Ici, dans cette mise en parallèle spéculative mais éclairante, devient apparent la double problématique du modèle théorique que fondent Totem et Tabou et L’homme Moïse : comment rendre compte à la fois du potentiel créateur du mythe fondateur et de son effet déstabilisateur sur la tradition de pensée qu’il instaure ? Et pourquoi faut-il malgré tout un mythe, acte ou père fondateur ? C’est cette ambivalence dans la théorie du début de la théorie qu’il s’agit de comprendre, toujours à partir de l’œuvre de Hans Blumenberg, plus précisément à partir de deux moments dans sa pensée : son analyse du théorème de la sécularisation[5], et le concept de « rigorisme de la vérité »[6].

Le premier moment concerne la théorie de la théorie et donc – ce qui est toujours le cas chez le « phénoménologue de l’histoire »[7] qu’est Blumenberg – l’histoire de la théorie, l’histoire des idées. Le théorème de la sécularisation, en tant qu’outil d’une critique de la culture idéologique (souvent conservatrice), peut être mis en parallèle avec le schéma freudien du Zwang (compulsion) et de la répétition compulsive. Que dit ce théorème, dont Carl Schmitt et Karl Löwith étaient les propagateurs les plus importants (mais certainement pas les seuls) ? Selon le théorème de la sécularisation, un nombre important de concepts proprement modernes, c’est-à-dire étant des parties intégrantes de l’image que se fait la modernité d’elle-même, seraient en réalité des concepts chrétiens sécularisés. Pour Löwith, l’idée moderne du progrès historique est une sécularisation, c’est-à-dire une traduction imparfaite et surtout un emprunt illégal, de l’idée chrétienne de l’eschatologie, c’est-à-dire de la croyance en une histoire suivant un plan de salut, aboutissant sur un jugement dernier marquant la fin de l’histoire. Selon Schmitt, les concepts politiques modernes – comme le souverain, l’Etat, l’exécutive, l’état d’exception, le droit naturel etc. – seraient des concepts chrétiens sécularisés : le monarque est en vérité Dieu, dont il usurpe des fonctions et qualités. Sans vouloir ici entrer dans les détails de ce débat, on peut dire que chez les deux penseurs, le schéma théorique est le même : ceci est en vérité un autre, antérieur au premier qui, du coup, perd sa légitimité. Si la modernité continue à utiliser des vieux concepts sacrés traduits en des termes mondains, alors cette modernité ne s’est non seulement pas inventée elle-même, mais ne peut pas fonctionner sans emprunts permanents. L’illégitimité résulte d’un manque de verticalité, qui est remplacé par une simple horizontalité, c’est-à-dire la légalité. Selon les deux auteurs, ce manque de légitimité continue à travailler la modernité – politique ou philosophique – et se manifeste dans des moments critiques qui appellent une décision qui ne peut plus simplement résulter de l’horizontale, mais doit venir « du fond », c’est-à-dire d’un dernier principe légitime et irrécusable.
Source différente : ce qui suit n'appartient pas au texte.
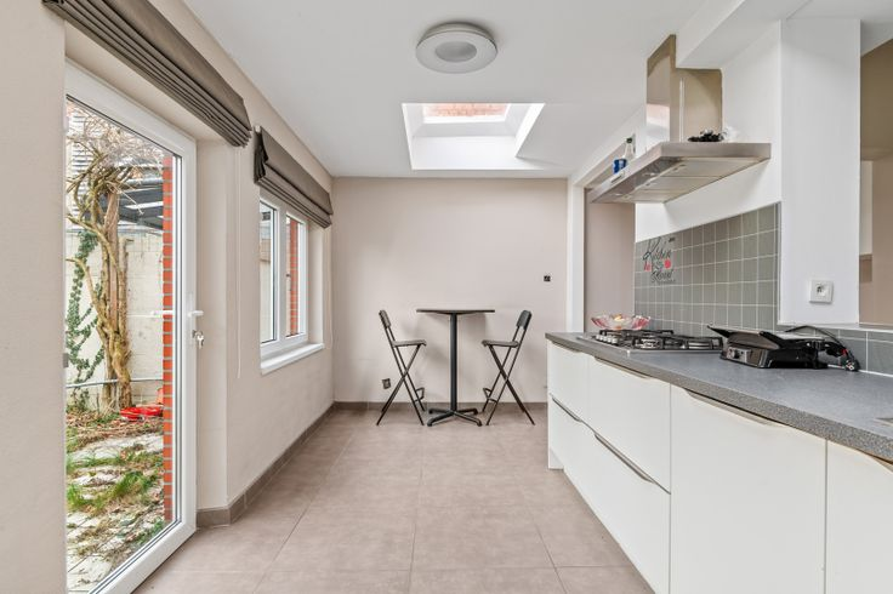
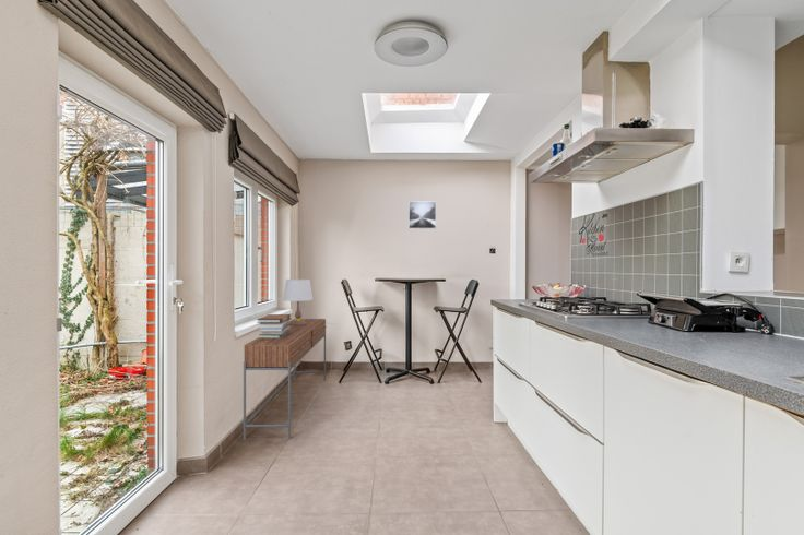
+ table lamp [282,278,314,325]
+ console table [243,318,328,441]
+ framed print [407,201,437,230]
+ book stack [256,313,293,338]
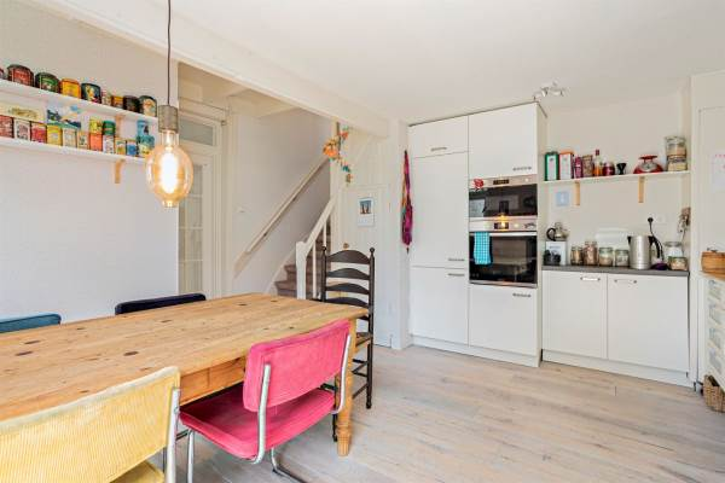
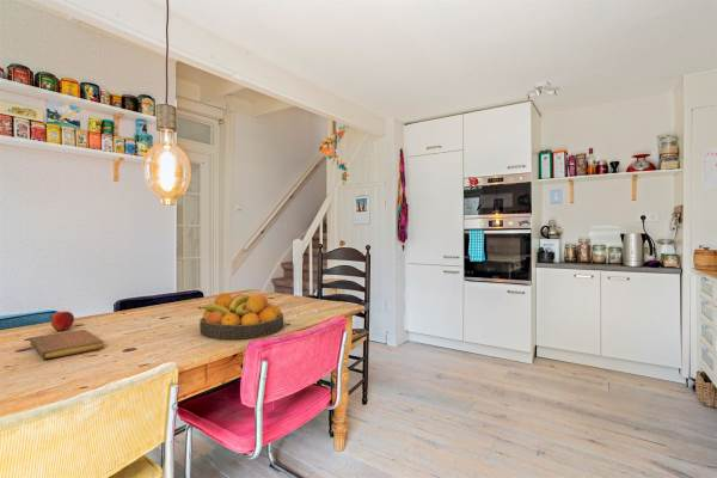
+ peach [50,311,75,332]
+ notebook [29,329,104,360]
+ fruit bowl [197,292,284,341]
Blumenberg, dans La légitimité des Temps modernes, s’oppose vigoureusement à cette argumentation et l’attaque sur plusieurs fronts. Deux de ses arguments sont intéressants pour la compréhension du schéma freudien qui est sous-jacent au théorème (alors que Freud n’a pas lui-même contribué au débat). Le premier concerne le lexique juridique marquant le débat autour de la sécularisation (qui est un concept et problème juridique), dans lequel, à côté de la légitimité et de l’illégalité figure aussi celui de Schuld, qui n’a pas seulement le sens juridique de dette, mais aussi le sens moral – pour ne pas dire psychologique – de culpabilité. Le problème réside justement dans l’ambivalence de ce terme : dans quelle mesure est-ce que la dette du passé, auquel le présent est bien évidemment redevable, doit nécessairement impliquer une culpabilité historique ? Est-ce que le passé doit nécessairement refaire surface et être accueilli et travaillé (élaboré : aufarbeiten) ? Est-ce qu’il peut y avoir une légitimité dans la discontinuité historique, ou bien toute rupture et les mécanismes de résolution provisoires qu’elle mobilise constituent forcément une pathologie ? Peut-on imposer si facilement la remémoration, c’est-à-dire le retour au passé, à une histoire qui de nos jours est identique au progrès, à l’avancement ? Et comment éviter la moralisation qui guette derrière la psychologisation ? Telles sont les questions que Blumenberg soulève dans son étude critique qui vise au-delà des deux penseurs cités et qui débouche chez lui sur l’idée d’une auto-affirmation nécessaire d’une époque historique par rapport à l’époque précédente, mais aussi d’une théorie nouvelle par rapport à un paradigme établi. Blumenberg oppose l’acte de contestation, le malgré tout à l’herméneutique du en vérité/en réalité, qui ramène et réduit le présent à son passé non-surmonté.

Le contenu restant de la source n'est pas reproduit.